Michael Johnson, CEO of the Boys and Girls Club of Dane County, has long wanted to celebrate college bound students the way scholarship athletes are treated, with a recognition ceremony complete with kids donning hats representing the colleges they're planning to attend.
That's what brought 121 Madison area high school seniors together Thursday evening at the Gordon Dining and Event Center on the University of Wisconsin-Madison campus. Over 400 parents, teachers, donors and educators joined the students and Nichelle Nichols, director of Family and Community Engagement for the Madison Metropolitan School District, hosted the event.
The students, all part of the Boys and Girls Club's AVID/TOPS program, were called to the stage one by one to receive their acceptance award and pose in hats representing several UW System campuses: Madison, Milwaukee, Stevens-Point and others.
AVID (Advancement Via Individual Determination) and TOPS (Teens of Promise) is an initiative of the Boys and Girls Club in partnership with the MMSD targeting students in the "academic middle" at all Madison high schools and several middle schools.
Once accepted, students focus on techniques that will prepare them for college and beyond such as organization, writing, reading and self-advocacy. The program also takes students on college campus tours and works to place them in paid summer internships.
Johnson said Thursday that donors have given $1.4 million in scholarships for the students.
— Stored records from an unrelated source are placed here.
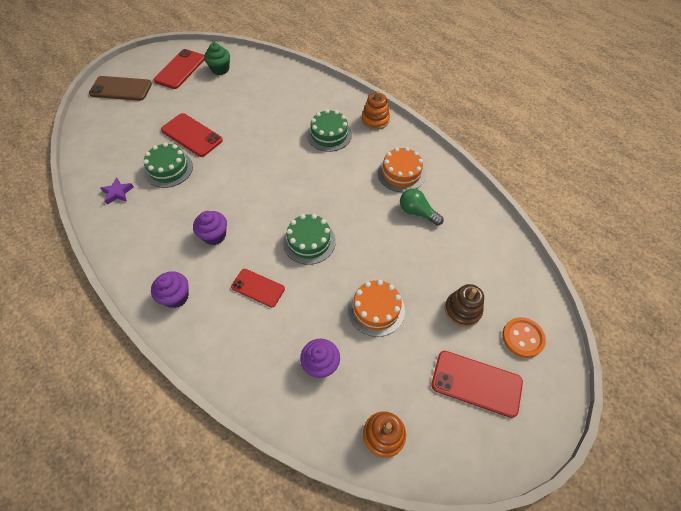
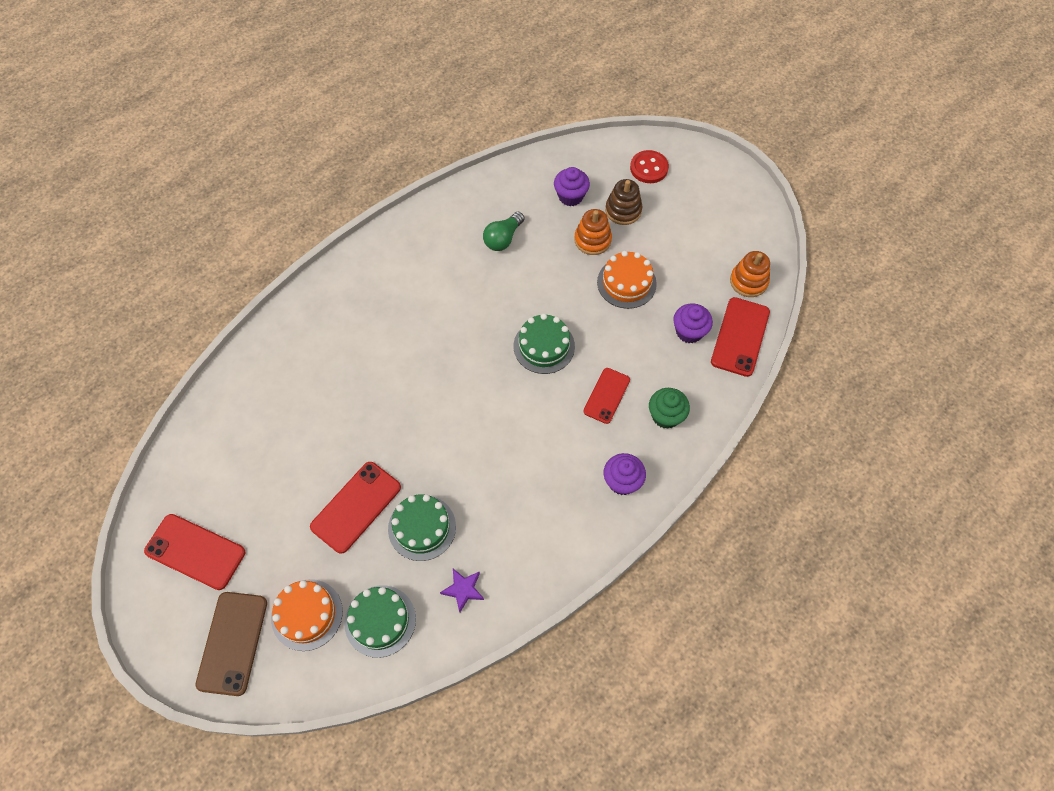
camera: 90 degrees left, 5 degrees up
(214, 235) = (536, 451): purple cupcake -> purple cupcake (570, 196)
(220, 69) = (206, 486): green cupcake -> green cupcake (665, 416)
(329, 135) = (371, 328): green cake -> green cake (380, 621)
(375, 120) = (348, 274): orange stacking toy -> orange stacking toy (592, 240)
(401, 173) = (444, 250): orange cake -> orange cake (307, 614)
(476, 383) = (695, 208): red phone -> red phone (740, 337)
(522, 338) = (649, 168): orange button -> red button

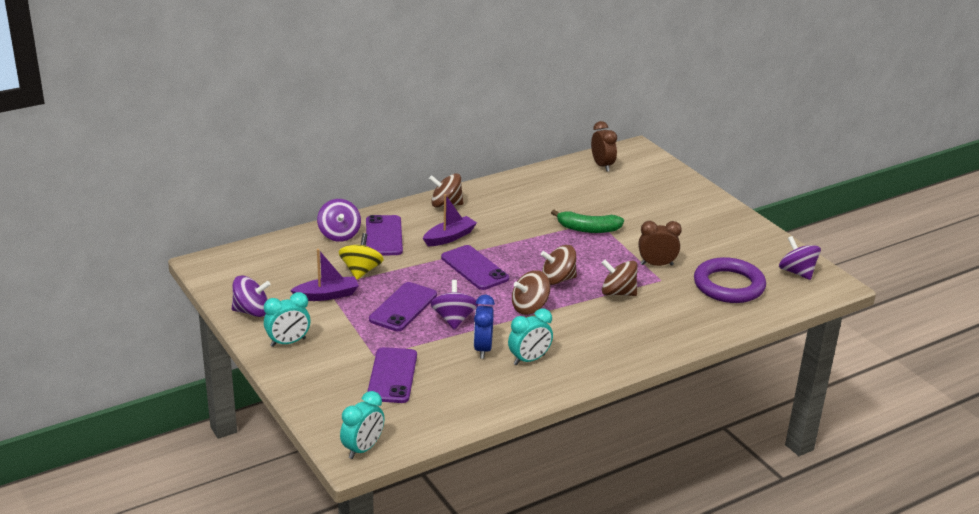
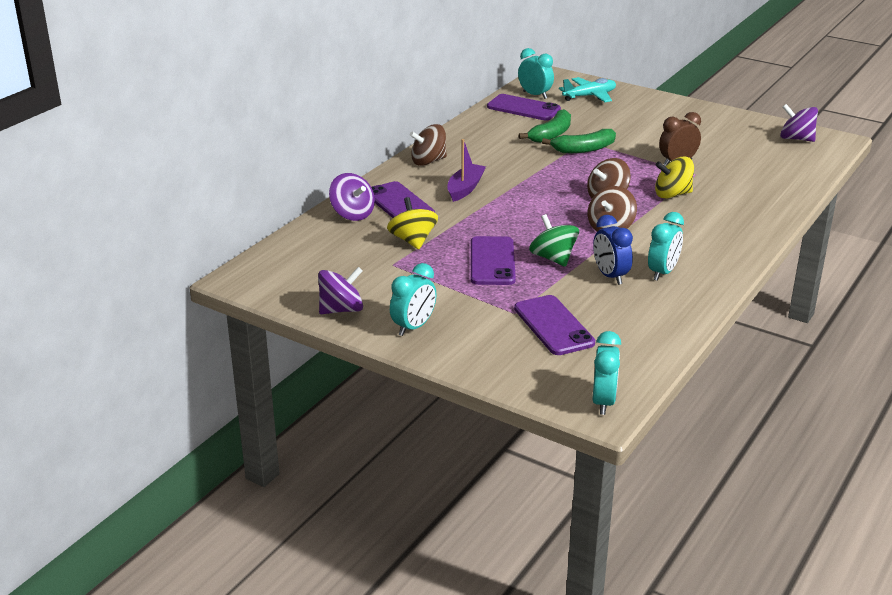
camera: 25 degrees left, 0 degrees up
(327, 295) = (403, 272): purple boat -> none
(454, 319) = (553, 258): purple spinning top -> green spinning top
(474, 268) = (520, 208): purple phone -> purple phone (523, 108)
(575, 207) = (551, 134): none -> green banana
(602, 166) = (535, 95): brown clock -> turquoise clock
(618, 293) = (672, 194): brown spinning top -> yellow spinning top
(650, 179) = (589, 96): none -> turquoise plane
(729, 285) = (756, 163): purple ring -> none

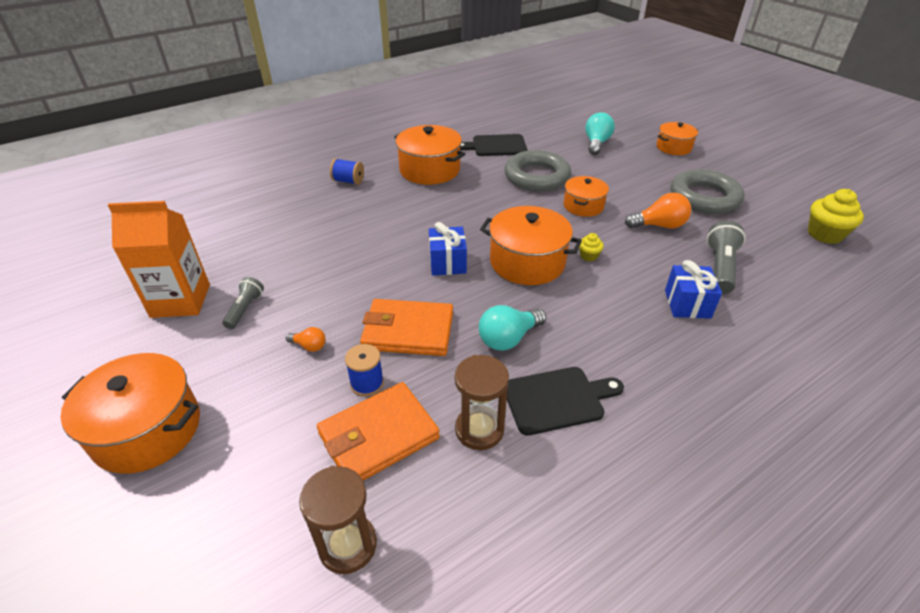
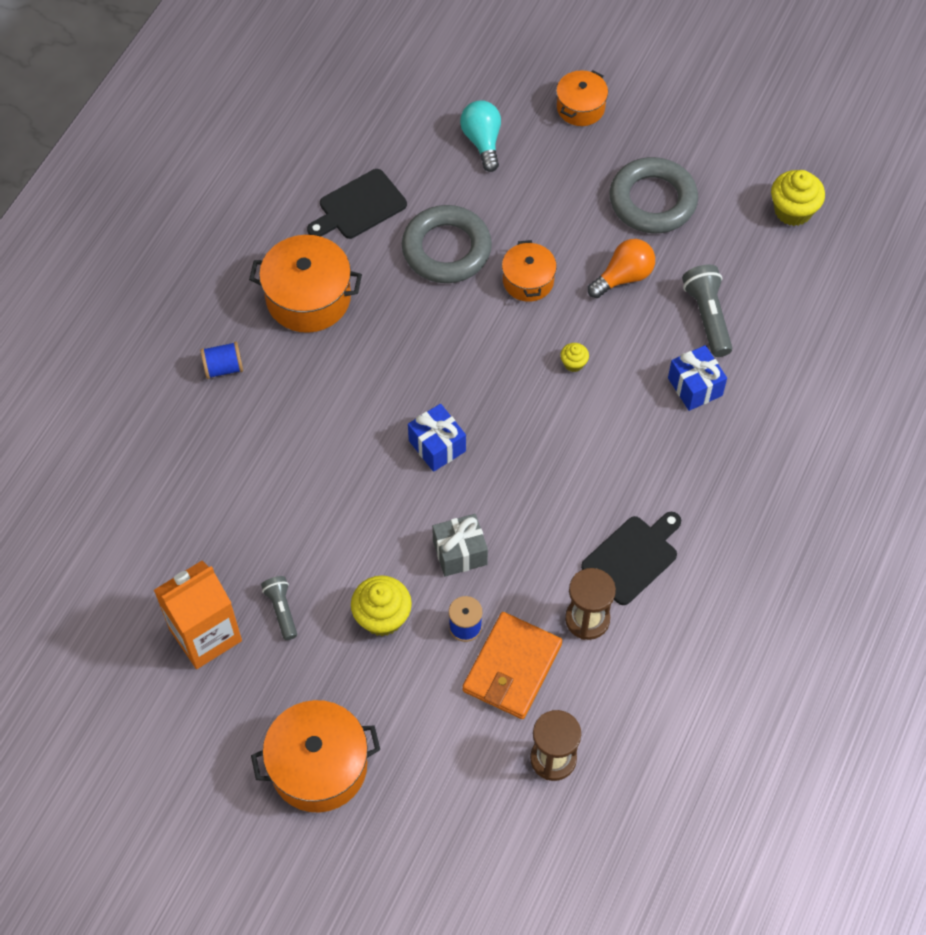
camera: 30 degrees left, 20 degrees up
(309, 346) = (382, 617): orange light bulb -> yellow cupcake
(408, 331) = (460, 552): orange wallet -> grey gift
(508, 338) = (556, 514): turquoise light bulb -> none
(527, 262) = (517, 404): orange pot -> none

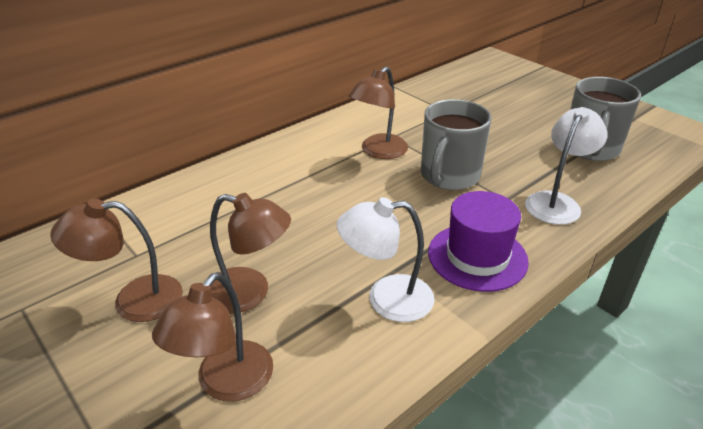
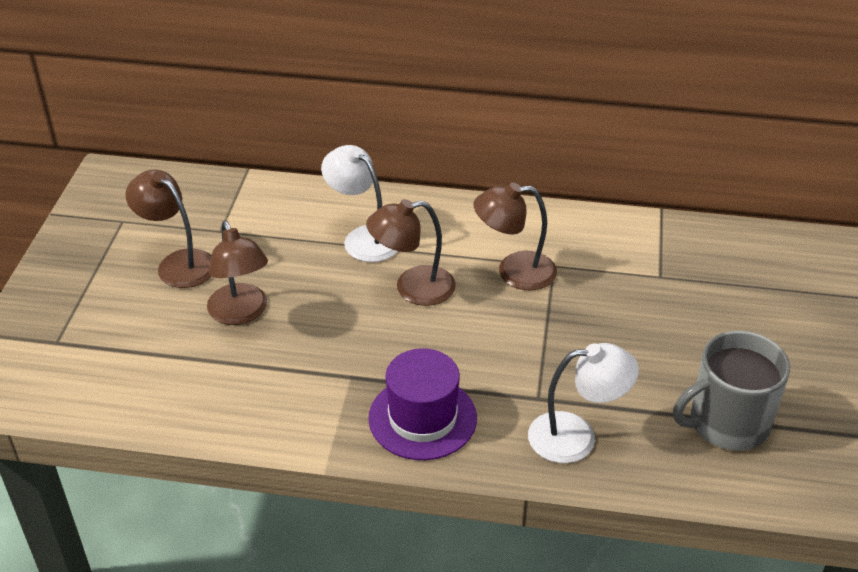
camera: 50 degrees right, 5 degrees up
(226, 383) = (151, 357): brown lamp -> brown lamp (412, 288)
(386, 299) = (310, 390): white lamp -> white lamp (363, 238)
(449, 176) = (531, 340): grey mug -> none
“This celebration is about you,” he told the students. “The community is here to support you and we’ll support you throughout your journey. You will persist and succeed.”
The keynote speaker was Gloria Ladson-Billings, UW-Madison’s Kellner Family Chair in Urban Education. Her speech was delivered using several phrases millennial youth today use such as “turn up,” “stay woke,” and “take several seats.” She advised students to “turn up” for class by showing up on time and taking their studies seriously.
The evening featured a video presentation that highlighted the AVID students in their classrooms talking about their academic and career goals. Cynthia Maduka, a Madison East High School student, said she will attend UW-Milwaukee to pursue nursing. She has been in AVID since her freshman year and she said joining the club was the “best four years she’s ever had.”
“I cannot help but think about the role AVID played in my academic life. It taught me to challenge myself and I refuse to let statistics about people like me be the reason my questions go unanswered,” Maduka said. “I’m confident we’re all better due to the AVID program.”
Frank Ariola, a senior at Madison LaFollette, said AVID prepared him for college courses. He’s also been in the program since his freshman year but shared how he almost failed and felt like quitting. One of his teachers encouraged him to stay and doing so has been the best decision he said he’s made in high school. He will attend UW-Stevens Point in the fall to major in athletic training.
“AVID taught me not to give up because everyone has a purpose. When I started high school I started hanging out with a new crowd to fit in. My self-esteem was so low and and I wanted to drop out of AVID because I was almost failing," he said. “The program helped me so much and I enjoyed all the college visits we took. The one I liked the most was UW-Stevens Point and that’s where I decided I will go.”